Critica
Quando il titolo internazionale è il biglietto da visita ideale: in un loop citazionista senza fine, ecco ritornare di nuovo un trittico di personaggi che si rifà a Sergio Leone, passando per il Kim Jee-woon di Il buono il matto il cattivo.
Il film di Lee Won-tae è tutto qui, nell'accettazione di un genere in cui è stato già detto tutto, ad uso e consumo di chi è cinematograficamente vergine o è semplicemente in cerca di sano intrattenimento action. Quest'ultima tipologia di spettatore sarà appagata dall'esilità di testo e sottotesto di The Gangster, The Cop, The Devil, che racchiude i tre generi d'elezione del cinema sudcoreano - crime story, poliziesco e gangster movie - in una trinità ideale e li mette al servizio dei pugni di Ma Dong-seok, star indiscussa del film.

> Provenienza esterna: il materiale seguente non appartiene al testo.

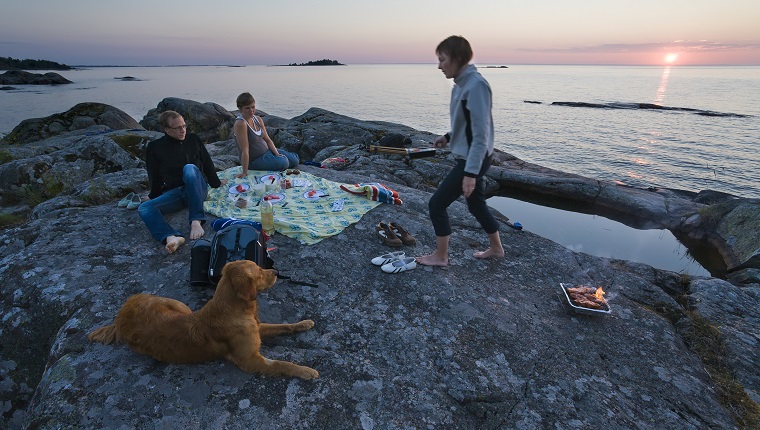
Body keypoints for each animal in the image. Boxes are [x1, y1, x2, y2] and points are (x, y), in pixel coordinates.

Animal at [88, 258, 318, 380]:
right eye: (260, 271)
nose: (277, 272)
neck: (234, 309)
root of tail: (121, 314)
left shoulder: (256, 327)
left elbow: (283, 325)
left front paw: (303, 323)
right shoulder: (250, 360)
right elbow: (282, 364)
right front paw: (305, 371)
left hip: (178, 305)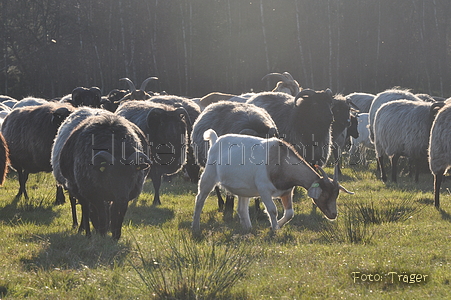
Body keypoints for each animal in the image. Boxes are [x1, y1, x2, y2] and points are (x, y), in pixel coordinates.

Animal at [191, 129, 354, 232]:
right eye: (325, 195)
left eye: (336, 195)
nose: (333, 214)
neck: (279, 160)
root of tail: (215, 141)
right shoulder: (264, 190)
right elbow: (273, 210)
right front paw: (274, 229)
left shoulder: (287, 191)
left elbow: (290, 213)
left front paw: (277, 226)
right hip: (208, 176)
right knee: (199, 199)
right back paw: (195, 227)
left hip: (244, 189)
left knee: (241, 209)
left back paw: (248, 229)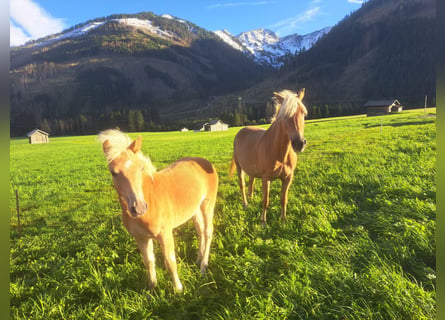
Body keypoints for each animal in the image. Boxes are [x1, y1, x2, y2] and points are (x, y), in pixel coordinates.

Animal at [97, 129, 217, 292]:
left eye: (141, 168)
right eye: (113, 172)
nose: (139, 207)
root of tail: (205, 162)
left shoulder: (165, 234)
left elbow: (170, 262)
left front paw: (178, 289)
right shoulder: (140, 238)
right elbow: (149, 262)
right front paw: (152, 289)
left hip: (207, 204)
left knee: (208, 231)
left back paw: (203, 266)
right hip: (195, 209)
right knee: (200, 231)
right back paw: (198, 259)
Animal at [229, 88, 306, 225]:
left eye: (303, 113)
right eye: (285, 116)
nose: (299, 144)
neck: (280, 154)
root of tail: (241, 131)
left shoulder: (288, 178)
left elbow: (283, 199)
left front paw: (283, 220)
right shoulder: (266, 179)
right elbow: (265, 201)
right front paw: (263, 221)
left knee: (251, 180)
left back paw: (251, 197)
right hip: (239, 167)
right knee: (242, 184)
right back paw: (245, 203)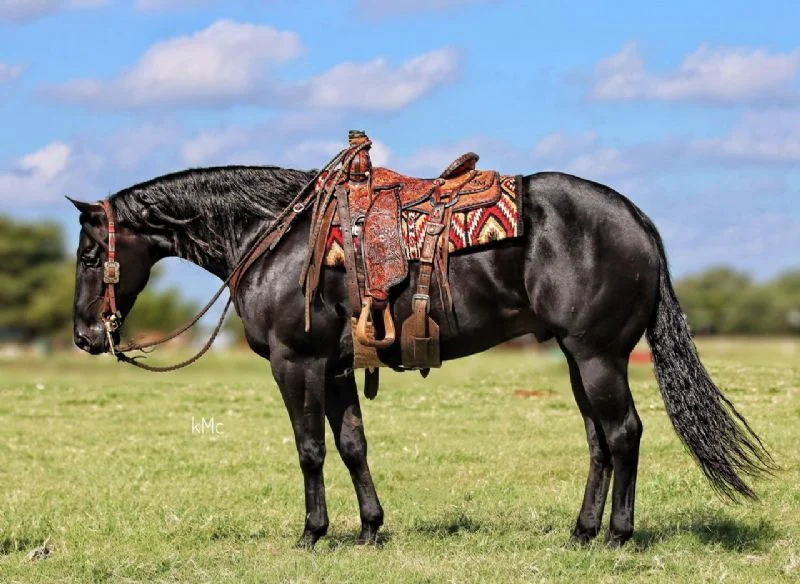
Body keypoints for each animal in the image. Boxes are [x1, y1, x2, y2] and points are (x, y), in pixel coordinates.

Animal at [69, 165, 773, 548]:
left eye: (88, 254)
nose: (84, 336)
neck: (275, 237)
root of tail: (637, 219)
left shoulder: (295, 363)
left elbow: (309, 449)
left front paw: (312, 533)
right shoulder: (334, 367)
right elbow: (351, 444)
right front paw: (369, 528)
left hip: (599, 356)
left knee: (624, 433)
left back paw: (620, 536)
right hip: (579, 358)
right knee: (600, 440)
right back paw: (582, 532)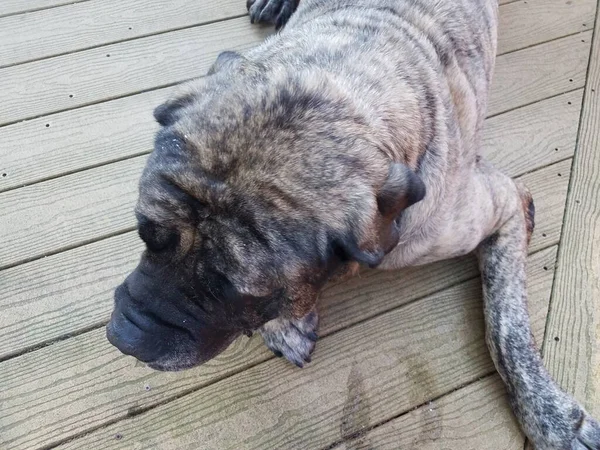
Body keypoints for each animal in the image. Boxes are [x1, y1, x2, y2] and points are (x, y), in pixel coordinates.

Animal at [106, 0, 600, 446]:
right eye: (145, 233)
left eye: (233, 291)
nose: (123, 338)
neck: (349, 77)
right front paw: (287, 322)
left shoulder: (503, 204)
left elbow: (507, 328)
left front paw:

Emerso definitivamente, dopo tanta gavetta, con Train to Busan (era il padre di famiglia eroico), il massiccio attore divora lo schermo in ogni minuto in cui è in scena, oscurando entrambi i comprimari. Lo mette in chiaro già l'incipit, che ritrae il boss Jang mentre si esercita su un sacco da boxe, che scopriremo racchiudere un uomo; o ancora nell'epilogo, quando il nostro picchia il nemico attraverso una porta di legno. Un Bud Spencer molto più cattivo e violento, un Sylvester Stallone con più cuore e meno patriottismo.
Non a caso è proprio quest'ultimo ad aver acquistato i diritti per un remake hollywoodiano del film, in cui a vestire i panni di Jang sarà nuovamente Ma Dong-seok, un volto e un corpo destinati a essere conosciuti sempre di più nel mondo del cinema.
Tolto lo one-man show di Ma Dong-seok, però, di The Gangster, The Cop, The Devil non resta molto: situazioni vissute innumerevoli volte, guardie e ladri che si inseguono senza catturarsi mai, il consueto serial killer che risponde al più classico degli identikit - di bell'aspetto, capello semilungo, sguardo gelido e privo di umanità - cristallizzato in questo stereotipo da Memories of Murder o The Chaser in giù. Le sequenze d'azione convincono e trascinano il giusto, ma è difficile sorvolare su alcune leggerezze etiche e una colonna sonora invadente - di Jo Yeong-wook, in genere molto valido - e ai limiti dell'inopportuno. Gli archetipi sono replicati senza alcuna obiezione e il passato del cinema di genere è assunto come un sapere condiviso, senza interrogarsi mai sulla natura di queste figure e senza, quindi, che queste riescano a farsi carne.
Appassionarsi all'indagine del detective Jung o al suo istrionismo mutuato da anni di cinema di Ryoo Seung-wan, o ancora alla personalità del killer, di cui ignoriamo movente e psicologia, risulta quasi impossibile. E sembra non interessare in primis al regista Lee, che invita a godersi il puro entertainment. È indubbio che da questo punto di vista il film funzioni - non a caso è stato scelto come Midnight Screening al Festival di Cannes, appuntamento ormai monopolizzato da anni dal cinema di genere sudcoreano - ma è altrettanto vero che i suoi meriti sono il prodotto di un artigianato portato ai massimi livelli più che un'autentica espressione artistica. Grazie ai pugni di Ma Dong-seok, però, forse può bastare.